Have you met anyone during the project, a survivor perhaps, who gives you hope for the future to break through the noise? Tedy Ursuleanu seems to be a good candidate.

Yes. There was one of our collaborators in the club who was leading the team that filmed the concert, which is at the beginning of the film. For the past year, he has been working in the Ministry of Health to help reform everything linked to burnt patients. People get involved.

Do you think there should be anyone held accountable for a scandal of this size? How do you break this cycle of mismanagement?

You can only break it if you have a system that works. If there is no accountability, then there is no evolution in society. These people keep repeating these scandals. Since the Collective case, no politician or hospital manager who lied that they can treat the patients were asked to attend court.
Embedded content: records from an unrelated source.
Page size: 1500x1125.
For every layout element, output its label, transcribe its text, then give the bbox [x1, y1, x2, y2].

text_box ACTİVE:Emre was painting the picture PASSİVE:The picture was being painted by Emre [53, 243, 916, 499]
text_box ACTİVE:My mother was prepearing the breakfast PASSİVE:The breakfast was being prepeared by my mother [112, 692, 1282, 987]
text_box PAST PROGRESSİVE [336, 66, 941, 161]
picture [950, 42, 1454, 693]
The owners of the company who sold the disinfectants are walking free, and so is the hospital manager. The case is still not solved in court, which means that the victims did not receive any compensation. Nobody was found guilty. With a corrupt system, you can’t change society.

Corruption keeps getting stronger and there are fewer remaining solutions. Once they go too far, we can’t turn it around. All these new parties give hope, but they are not as strong as the corruption that has embedded itself into the country.

Not yet, but I believe that because they are a good example of how things can be done differently, hopefully the public will re-elect them.